* [Problem to solve] After locating the line with "right back paw: (136, 277)" in the entries below, output it and each following line up to and including the line with "right eye: (319, 101)", exactly and without pictures.

Saved entries

****

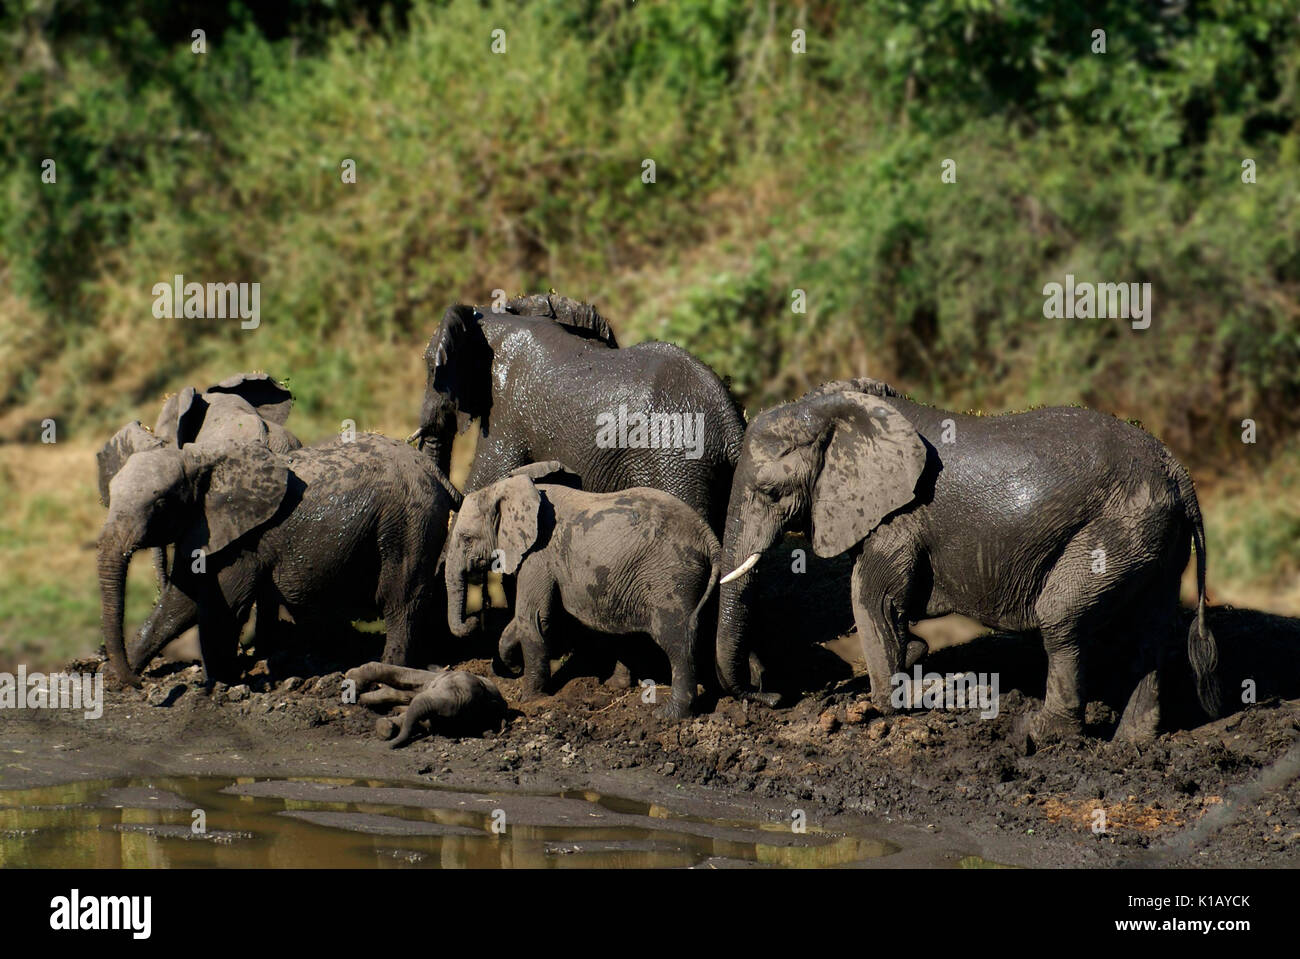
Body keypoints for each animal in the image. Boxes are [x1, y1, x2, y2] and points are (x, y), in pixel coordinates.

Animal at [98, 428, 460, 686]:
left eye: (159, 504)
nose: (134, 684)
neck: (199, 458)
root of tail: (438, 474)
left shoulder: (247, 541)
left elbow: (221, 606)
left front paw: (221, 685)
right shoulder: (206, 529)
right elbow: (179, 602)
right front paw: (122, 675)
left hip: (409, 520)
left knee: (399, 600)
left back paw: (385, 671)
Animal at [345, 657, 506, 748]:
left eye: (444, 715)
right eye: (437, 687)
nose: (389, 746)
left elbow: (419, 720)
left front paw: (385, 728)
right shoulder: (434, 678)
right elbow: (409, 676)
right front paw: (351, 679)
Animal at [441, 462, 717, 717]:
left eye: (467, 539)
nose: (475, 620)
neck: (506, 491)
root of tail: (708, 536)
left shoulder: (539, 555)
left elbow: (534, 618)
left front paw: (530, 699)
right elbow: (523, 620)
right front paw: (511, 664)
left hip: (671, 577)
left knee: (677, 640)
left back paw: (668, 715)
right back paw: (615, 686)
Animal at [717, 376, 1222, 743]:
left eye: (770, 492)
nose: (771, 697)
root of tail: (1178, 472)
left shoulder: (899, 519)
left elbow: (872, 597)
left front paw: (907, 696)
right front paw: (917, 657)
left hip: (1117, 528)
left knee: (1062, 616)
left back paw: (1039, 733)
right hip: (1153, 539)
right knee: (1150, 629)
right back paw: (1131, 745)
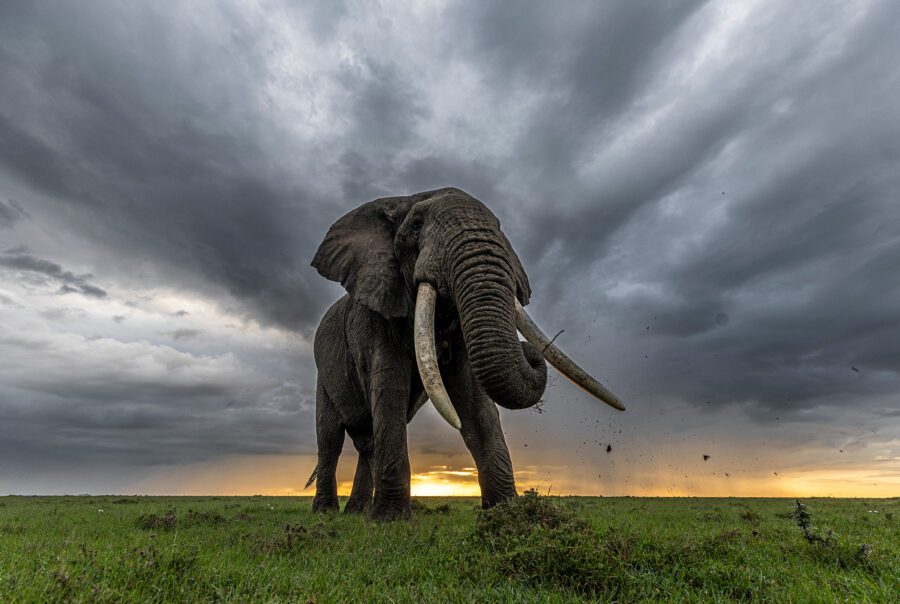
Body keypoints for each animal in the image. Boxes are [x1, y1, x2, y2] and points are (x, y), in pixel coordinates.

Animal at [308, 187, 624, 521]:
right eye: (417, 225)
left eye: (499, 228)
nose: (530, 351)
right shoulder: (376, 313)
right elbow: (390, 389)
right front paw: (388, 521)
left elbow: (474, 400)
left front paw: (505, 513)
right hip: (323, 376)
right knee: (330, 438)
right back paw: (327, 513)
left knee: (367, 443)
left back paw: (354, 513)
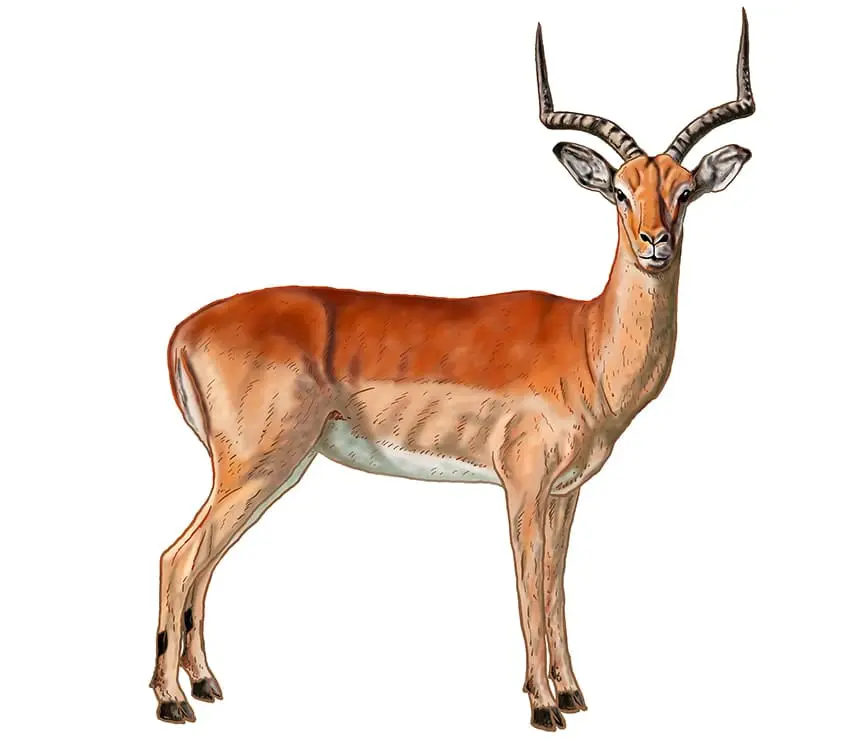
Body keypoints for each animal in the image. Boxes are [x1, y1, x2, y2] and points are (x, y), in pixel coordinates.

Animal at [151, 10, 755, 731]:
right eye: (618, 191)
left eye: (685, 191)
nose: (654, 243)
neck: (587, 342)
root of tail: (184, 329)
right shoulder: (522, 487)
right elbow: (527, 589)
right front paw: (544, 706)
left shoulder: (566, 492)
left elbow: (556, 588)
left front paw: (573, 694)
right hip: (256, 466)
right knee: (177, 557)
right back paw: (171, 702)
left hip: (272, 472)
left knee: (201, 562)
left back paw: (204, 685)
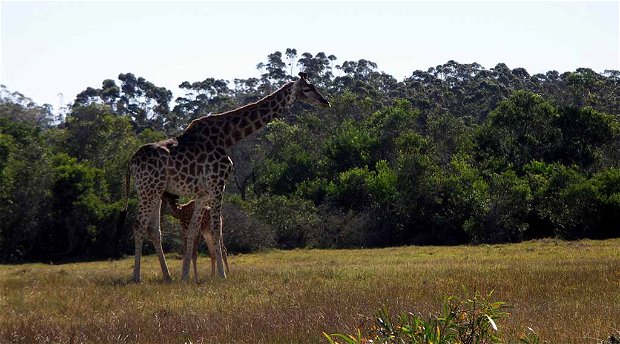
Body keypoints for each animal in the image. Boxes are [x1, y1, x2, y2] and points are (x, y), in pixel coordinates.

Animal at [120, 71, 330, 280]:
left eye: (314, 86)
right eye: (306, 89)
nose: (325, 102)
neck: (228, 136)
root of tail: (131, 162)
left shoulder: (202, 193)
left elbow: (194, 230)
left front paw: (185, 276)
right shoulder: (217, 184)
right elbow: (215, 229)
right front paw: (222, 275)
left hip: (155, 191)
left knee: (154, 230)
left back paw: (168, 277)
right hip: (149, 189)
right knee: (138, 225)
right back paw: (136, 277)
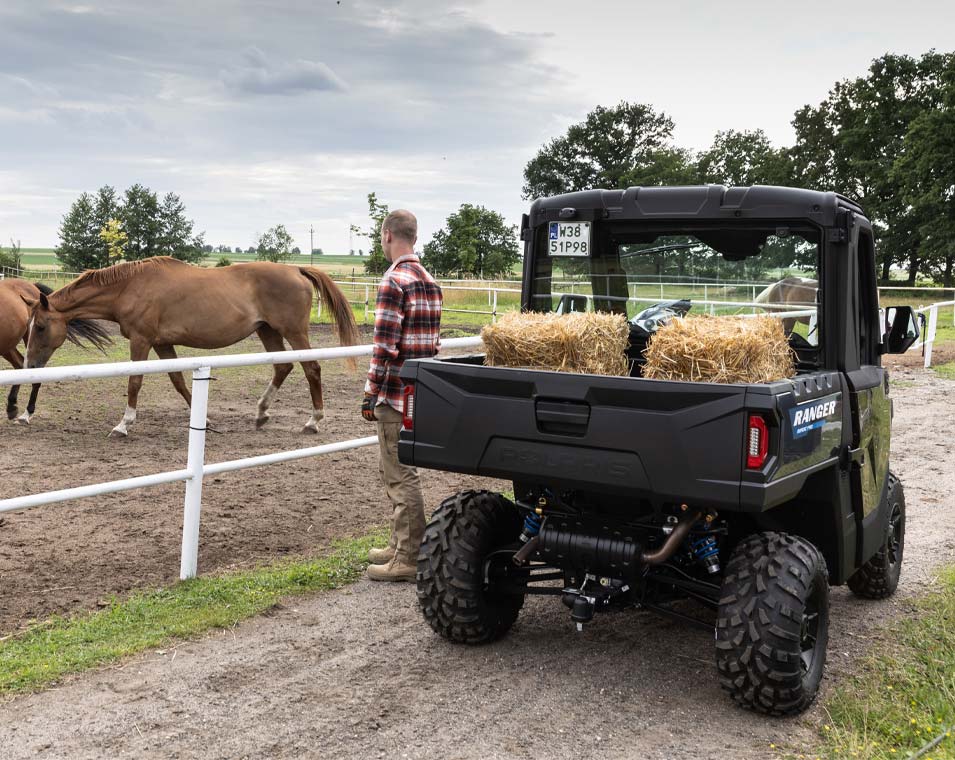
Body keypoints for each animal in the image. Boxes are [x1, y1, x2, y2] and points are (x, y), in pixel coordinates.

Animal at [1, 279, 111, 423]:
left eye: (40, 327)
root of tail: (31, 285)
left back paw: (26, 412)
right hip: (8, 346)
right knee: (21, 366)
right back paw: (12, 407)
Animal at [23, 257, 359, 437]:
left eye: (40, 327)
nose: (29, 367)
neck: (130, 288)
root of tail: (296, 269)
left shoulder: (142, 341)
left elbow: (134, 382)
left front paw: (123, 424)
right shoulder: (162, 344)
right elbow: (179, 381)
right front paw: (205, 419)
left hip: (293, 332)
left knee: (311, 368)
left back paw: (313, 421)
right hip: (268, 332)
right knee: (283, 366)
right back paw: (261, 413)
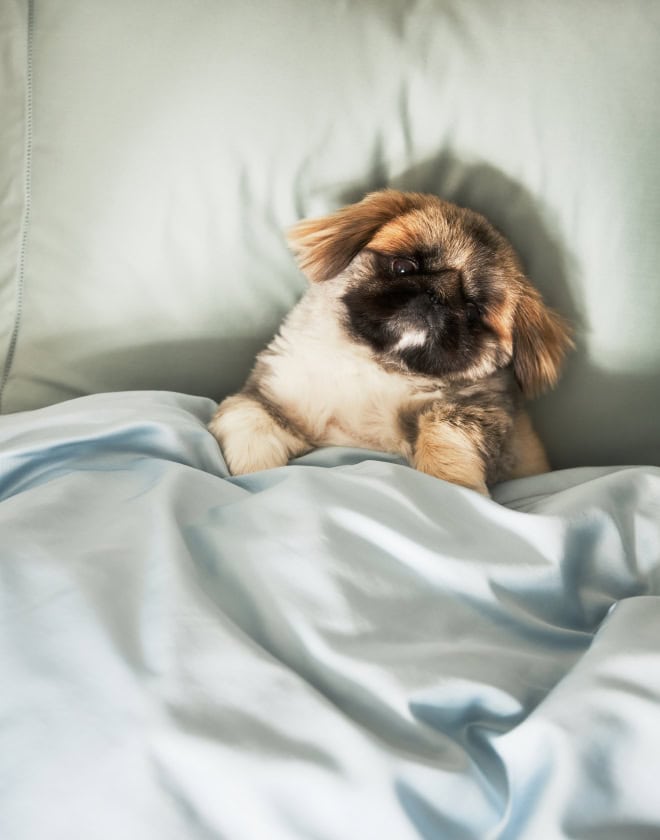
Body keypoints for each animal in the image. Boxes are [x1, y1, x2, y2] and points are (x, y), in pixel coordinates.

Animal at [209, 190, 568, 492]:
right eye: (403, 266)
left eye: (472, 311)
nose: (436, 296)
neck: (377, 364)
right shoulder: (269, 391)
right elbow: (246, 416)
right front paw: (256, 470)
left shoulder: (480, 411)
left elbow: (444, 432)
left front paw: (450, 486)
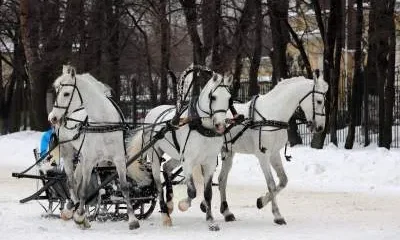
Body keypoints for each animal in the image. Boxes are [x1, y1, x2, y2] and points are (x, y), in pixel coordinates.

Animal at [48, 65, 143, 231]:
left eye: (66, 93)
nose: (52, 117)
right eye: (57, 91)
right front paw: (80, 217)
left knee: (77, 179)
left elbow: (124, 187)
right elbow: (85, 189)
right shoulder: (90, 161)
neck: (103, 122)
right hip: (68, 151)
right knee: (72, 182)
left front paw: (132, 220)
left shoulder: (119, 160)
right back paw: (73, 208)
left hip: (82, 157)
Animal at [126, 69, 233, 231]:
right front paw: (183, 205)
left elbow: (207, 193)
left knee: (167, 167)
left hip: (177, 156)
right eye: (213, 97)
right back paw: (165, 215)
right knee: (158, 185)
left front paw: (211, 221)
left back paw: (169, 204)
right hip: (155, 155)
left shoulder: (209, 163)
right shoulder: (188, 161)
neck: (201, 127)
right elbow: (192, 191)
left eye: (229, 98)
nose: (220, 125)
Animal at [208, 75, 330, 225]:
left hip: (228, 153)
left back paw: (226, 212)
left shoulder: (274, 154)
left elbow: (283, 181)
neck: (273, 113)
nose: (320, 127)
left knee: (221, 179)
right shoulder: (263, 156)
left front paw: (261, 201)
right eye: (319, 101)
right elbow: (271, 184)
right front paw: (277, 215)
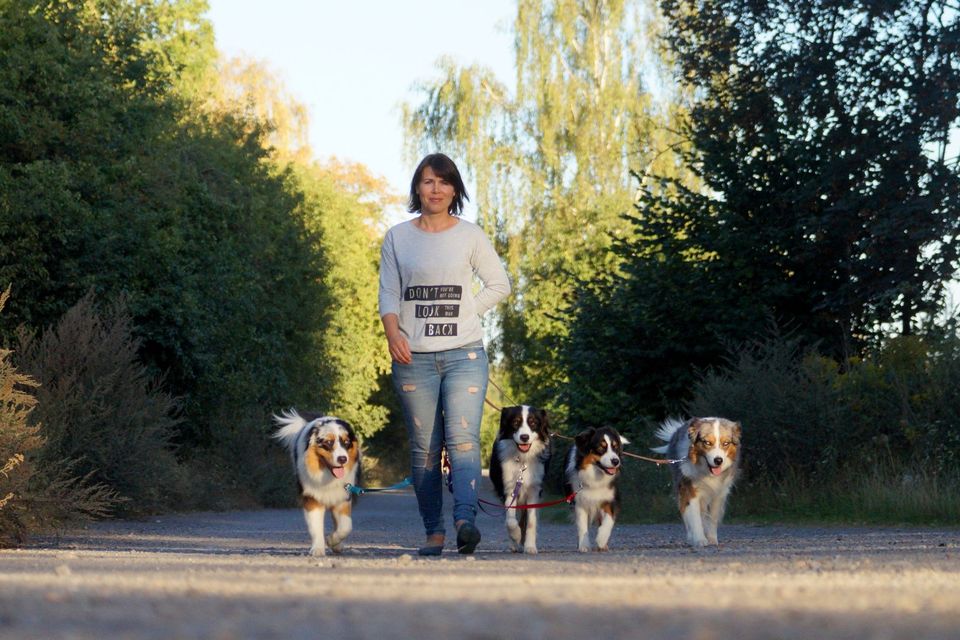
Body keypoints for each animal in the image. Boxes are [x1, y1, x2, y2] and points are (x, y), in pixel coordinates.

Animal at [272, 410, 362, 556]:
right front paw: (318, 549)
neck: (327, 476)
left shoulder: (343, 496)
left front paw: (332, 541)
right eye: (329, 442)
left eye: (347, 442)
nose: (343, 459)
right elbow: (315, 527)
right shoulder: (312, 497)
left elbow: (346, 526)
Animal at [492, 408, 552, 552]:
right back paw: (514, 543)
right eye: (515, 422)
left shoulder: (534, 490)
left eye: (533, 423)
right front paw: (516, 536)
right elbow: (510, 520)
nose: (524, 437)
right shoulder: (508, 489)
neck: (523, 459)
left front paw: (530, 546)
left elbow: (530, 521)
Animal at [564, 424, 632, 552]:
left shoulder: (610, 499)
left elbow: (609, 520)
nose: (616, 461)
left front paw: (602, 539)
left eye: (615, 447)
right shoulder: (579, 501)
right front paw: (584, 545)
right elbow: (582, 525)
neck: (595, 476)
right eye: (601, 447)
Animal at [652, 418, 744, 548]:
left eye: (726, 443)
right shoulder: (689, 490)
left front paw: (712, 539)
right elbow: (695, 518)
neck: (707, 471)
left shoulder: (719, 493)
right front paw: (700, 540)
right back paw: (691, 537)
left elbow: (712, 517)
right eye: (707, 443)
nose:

****

* [Exercise answer]
right back paw: (136, 277)
Body keypoints for each animal in the image. Boxes are [x1, y1, x2, y2] and points are (x, y), in pixel coordinates.

Animal at [1, 279, 111, 423]:
left eye: (40, 327)
root of tail: (31, 285)
left back paw: (26, 412)
right hip: (8, 346)
right knee: (21, 366)
right back paw: (12, 407)
Animal at [23, 257, 359, 437]:
left eye: (40, 327)
nose: (29, 367)
neck: (130, 288)
root of tail: (296, 269)
left shoulder: (142, 341)
left elbow: (134, 382)
left front paw: (123, 424)
right shoulder: (162, 344)
right elbow: (179, 381)
right front paw: (205, 419)
left hip: (293, 332)
left knee: (311, 368)
left back paw: (313, 421)
right hip: (268, 332)
right knee: (283, 366)
right back paw: (261, 413)
Body keypoints for each animal in the image. Boxes are [x1, y1, x2, y2] and points are (x, y), in pixel coordinates.

Animal at [209, 190, 568, 492]:
right eye: (403, 266)
left eye: (472, 311)
nose: (436, 296)
neck: (377, 364)
right shoulder: (269, 391)
right elbow: (246, 416)
right front paw: (256, 470)
left shoulder: (480, 411)
left elbow: (444, 432)
left front paw: (450, 486)
Body keypoints for each animal in the image. Boxes are [x1, y1, x2, y2] and points are (x, y), in pixel coordinates.

Animal at [48, 65, 143, 231]:
left eye: (66, 93)
nose: (52, 117)
right eye: (57, 91)
right front paw: (80, 217)
left knee: (77, 179)
left elbow: (124, 187)
right elbow: (85, 189)
right shoulder: (90, 161)
neck: (103, 122)
right hip: (68, 151)
right knee: (72, 182)
left front paw: (132, 220)
left shoulder: (119, 160)
right back paw: (73, 208)
left hip: (82, 157)
Animal at [126, 69, 233, 231]:
right front paw: (183, 205)
left elbow: (207, 193)
left knee: (167, 167)
left hip: (177, 156)
right eye: (213, 97)
right back paw: (165, 215)
right knee: (158, 185)
left front paw: (211, 221)
left back paw: (169, 204)
right hip: (155, 155)
left shoulder: (209, 163)
right shoulder: (188, 161)
neck: (201, 127)
right elbow: (192, 191)
left eye: (229, 98)
nose: (220, 125)
Animal at [208, 75, 330, 225]:
left hip: (228, 153)
left back paw: (226, 212)
left shoulder: (274, 154)
left elbow: (283, 181)
neck: (273, 113)
nose: (320, 127)
left knee: (221, 179)
right shoulder: (263, 156)
left front paw: (261, 201)
right eye: (319, 101)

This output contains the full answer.